+++ Data

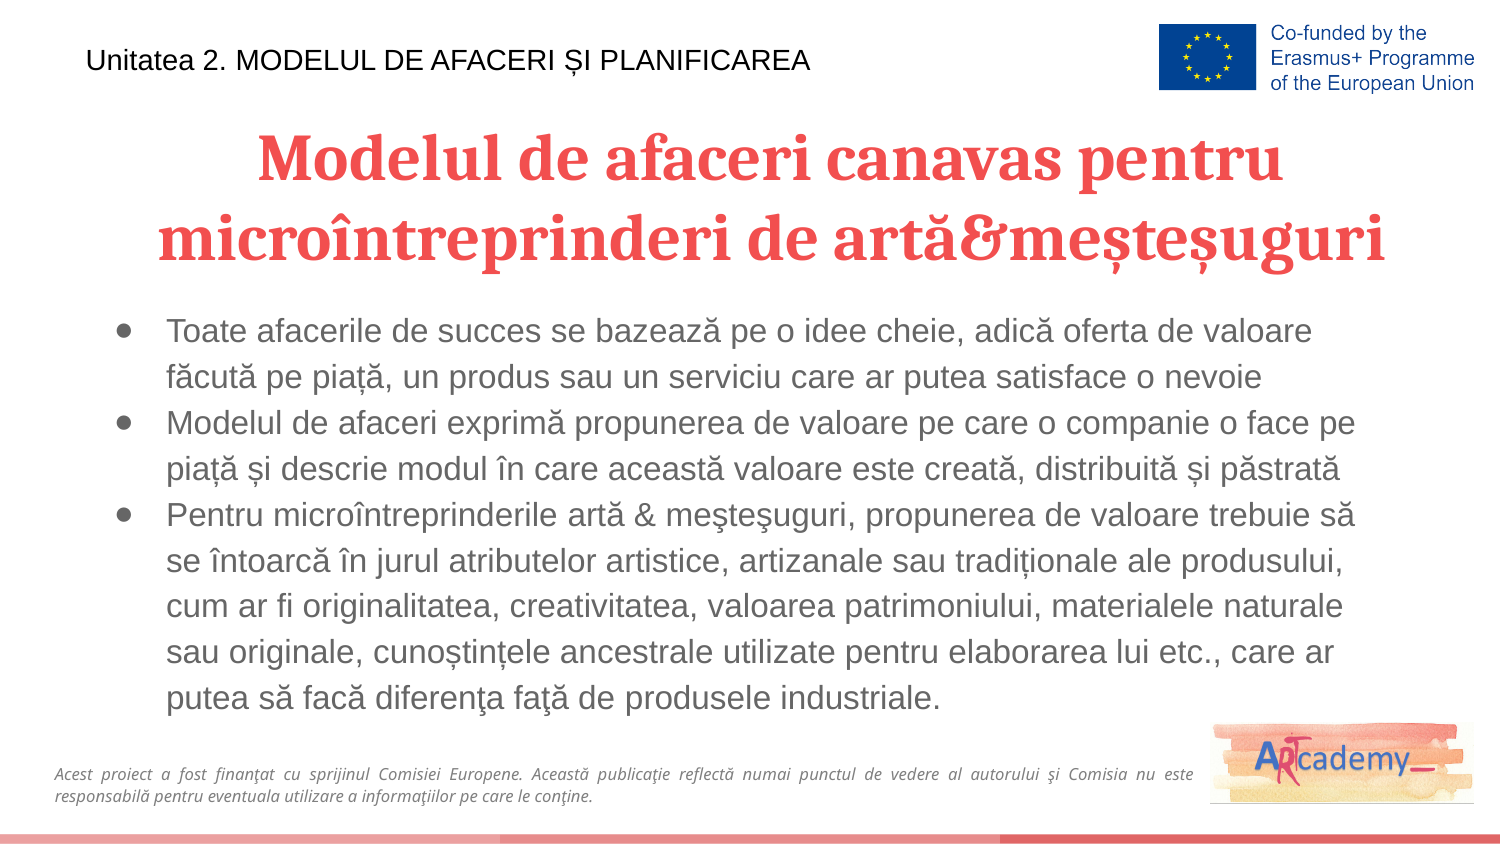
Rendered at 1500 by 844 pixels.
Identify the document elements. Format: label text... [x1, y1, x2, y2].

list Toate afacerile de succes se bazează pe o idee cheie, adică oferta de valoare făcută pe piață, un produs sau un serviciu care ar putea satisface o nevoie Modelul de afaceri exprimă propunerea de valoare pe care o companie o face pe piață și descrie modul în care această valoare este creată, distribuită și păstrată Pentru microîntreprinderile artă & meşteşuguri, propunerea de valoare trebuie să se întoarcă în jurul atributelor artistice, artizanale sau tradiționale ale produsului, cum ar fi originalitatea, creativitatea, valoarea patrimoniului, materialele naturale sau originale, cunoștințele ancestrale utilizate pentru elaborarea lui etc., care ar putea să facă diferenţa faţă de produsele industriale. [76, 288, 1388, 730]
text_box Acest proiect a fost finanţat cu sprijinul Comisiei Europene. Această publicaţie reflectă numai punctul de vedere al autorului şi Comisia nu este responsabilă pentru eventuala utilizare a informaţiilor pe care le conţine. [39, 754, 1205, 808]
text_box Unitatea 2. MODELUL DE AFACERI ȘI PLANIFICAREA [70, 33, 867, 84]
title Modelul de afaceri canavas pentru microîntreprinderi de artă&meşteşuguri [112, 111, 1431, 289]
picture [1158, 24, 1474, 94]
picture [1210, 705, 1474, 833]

++++++

Take every line above where "picture" appears and copy it.

- Answer to the exercise -
picture [1158, 24, 1474, 94]
picture [1210, 705, 1474, 833]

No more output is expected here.